Before his first flight, he mentioned, “I saw space as something very special, I thought this is a very special place to go to. When I was up there, I actually learned it was the opposite. Space is everywhere out there, the universe is gigantic, it’s black and empty. Of course, there are quite a few interesting places to go, like moon and Mars, and we will go there, but most of it is empty.”

“So the real special place, and that’s what you realize in space, is actually our planet Earth,” Gerst mentioned. “Seeing that from the outside, seeing that from a step back, made me realize that. That was a very beautiful thought.”

Auñón-Chancellor mentioned she appeared ahead to conducting a wide range of medical analysis to learn the way she personally is affected by the pains of the area setting.

“You hear all these stories about how people feel, the fluid shift they feel in their bodies, everything in those first few days of flight,” she mentioned. “So the first kind of big experiment is almost my own case study where I look at myself and see how I react and maybe compare that with those of my colleagues.”

She is also desirous about learning imaginative and prescient modifications in astronauts who spend lengthy durations in weightlessness, a comparatively current discovery.

“I think we don’t give the body enough credit for how well it does with very low-level chronic insults,” she mentioned. “What I mean by that is how well the body is with adapting to low-level radiation, levels of carbon dioxide that are maybe a little higher on station than they are on Earth, a change in nutrition, microgravity itself. The body does a fantastic job adapting, but you still see markers of that. So what markers are we missing?”
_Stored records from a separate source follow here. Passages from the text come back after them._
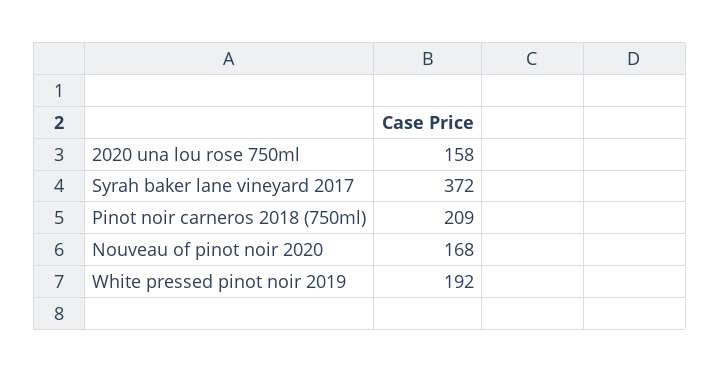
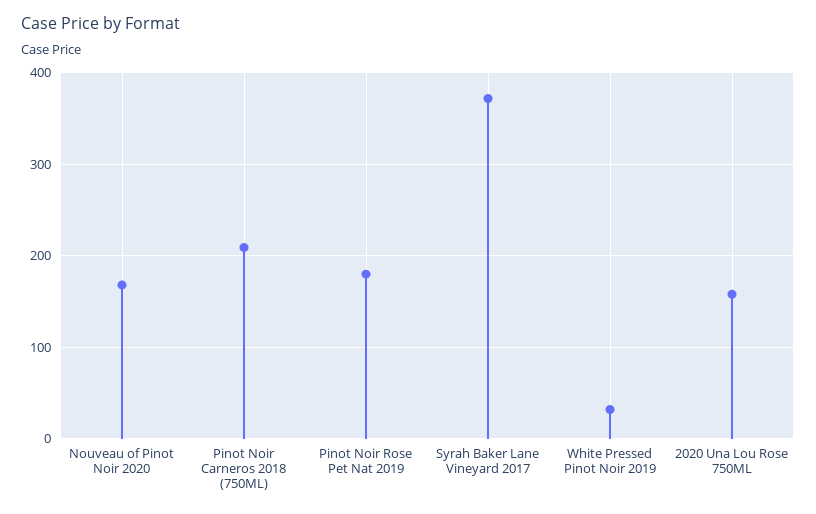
White pressed pinot noir 2019: 192 -> 30
Pinot Noir Rose Pet Nat 2019: none -> 180

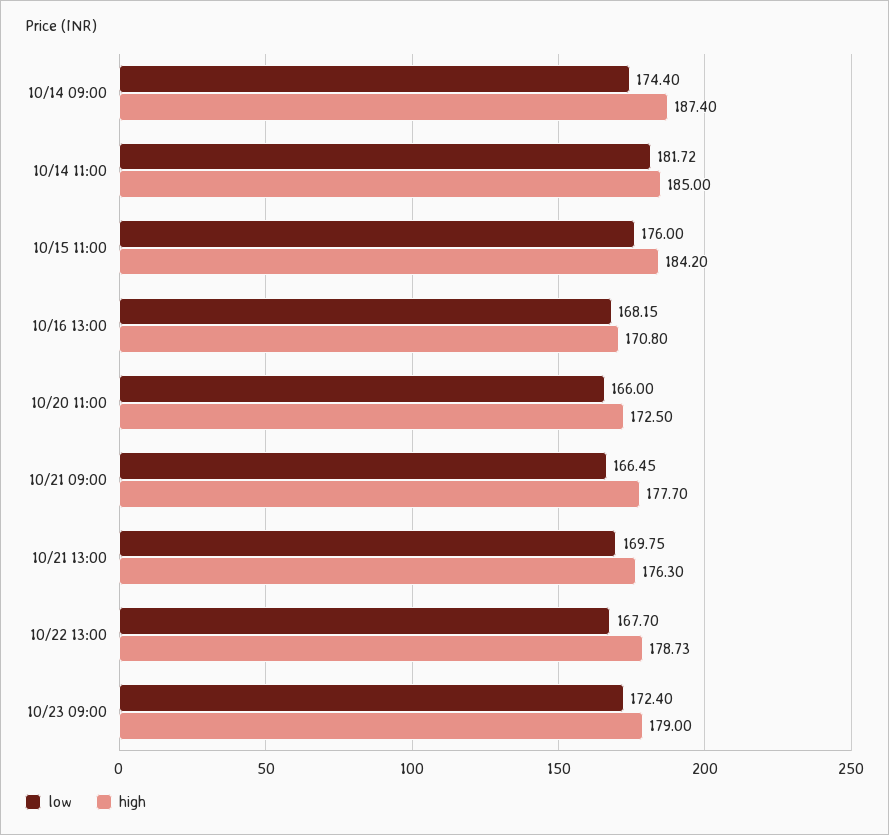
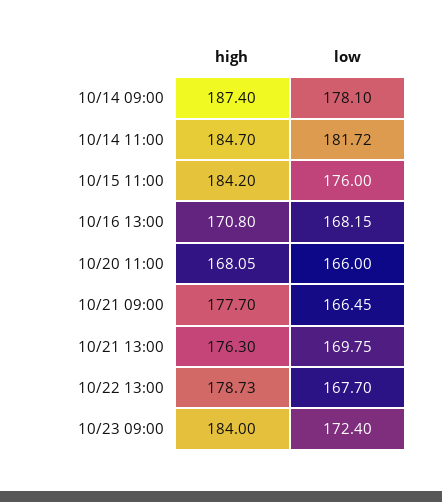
low, 10/14 09:00: 174.4 -> 178.1
high, 10/14 11:00: 185 -> 184.7
high, 10/20 11:00: 172.5 -> 168.05
high, 10/23 09:00: 179 -> 184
Gerst, who holds a Ph.D. in geophysics, is also a fan of organic analysis, particularly an experiment designed to chart modifications in mind construction earlier than, throughout and after a long-duration area flight.

“When we’re up there in the space station it’s a little bit like what people suffer after having a stroke, which is certain regions of the brain are not working properly anymore,” he mentioned. “For us up there in space, that’s the sense of balance, our orthostatic senses are not completely working anymore, the brain has to compensate for that.”
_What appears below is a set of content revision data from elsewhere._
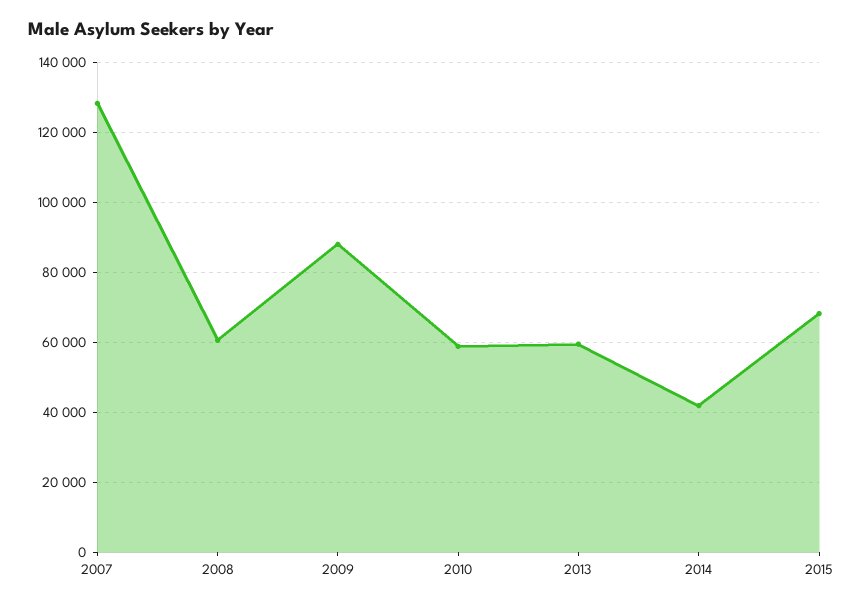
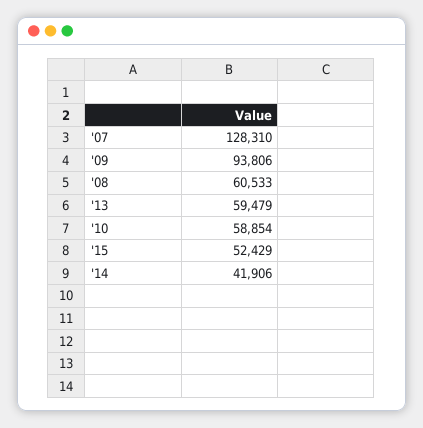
2009: 88000 -> 93806
2015: 68000 -> 52429

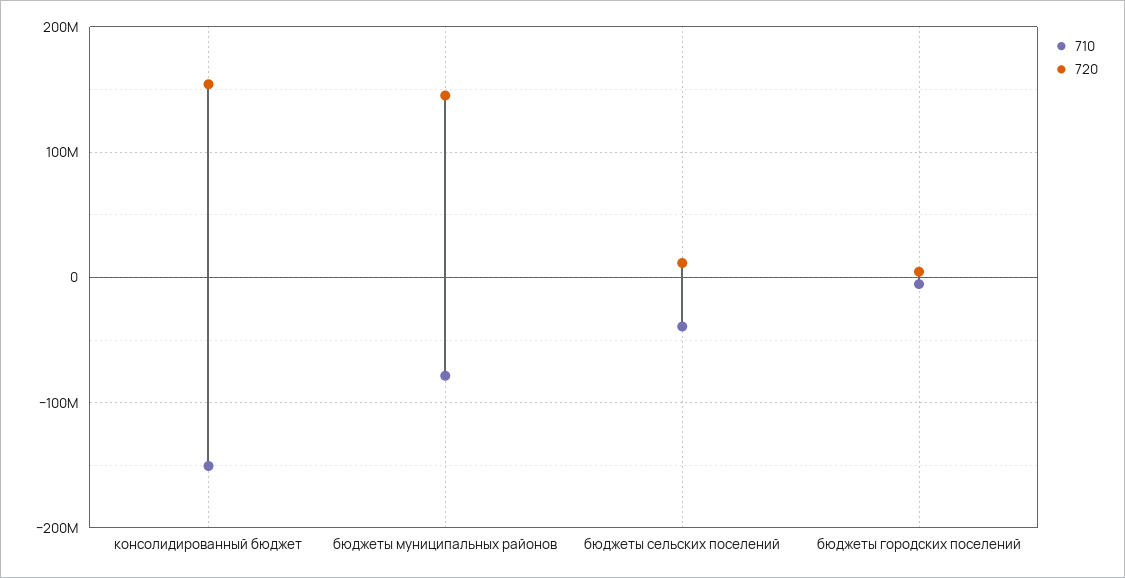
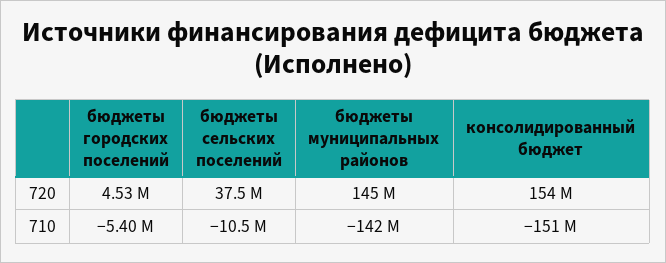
710, бюджеты муниципальных районов: -80000000 -> -142000000
710, бюджеты сельских поселений: -40000000 -> -10500000
720, бюджеты сельских поселений: 10000000 -> 37500000

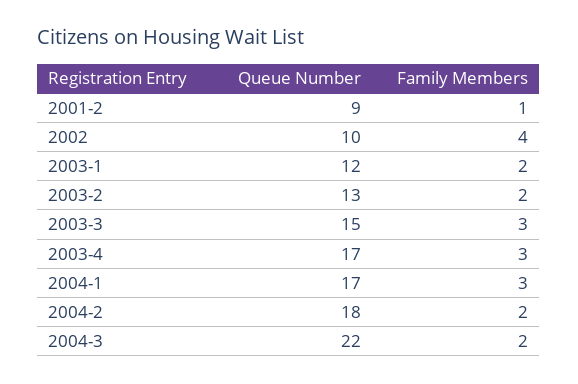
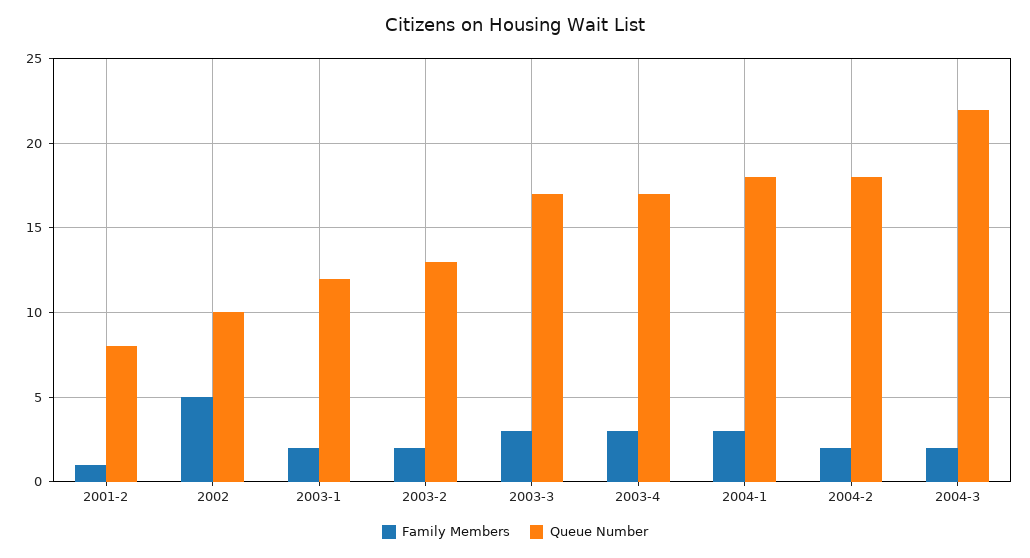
Queue Number, 2001-2: 9 -> 8
Family Members, 2002: 4 -> 5
Queue Number, 2003-3: 15 -> 17
Queue Number, 2004-1: 17 -> 18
It compensates by getting orientation cues from the eyes.

“That switch over is very similar to what people experience when they have a stroke and have to re-learn how to walk, to speak, all those things,” Gerst mentioned. “The processes are similar, and we hope to study them. … For us, luckily, (those changes are) reversible, but we hope we can use that to develop a treatment for people on Earth.”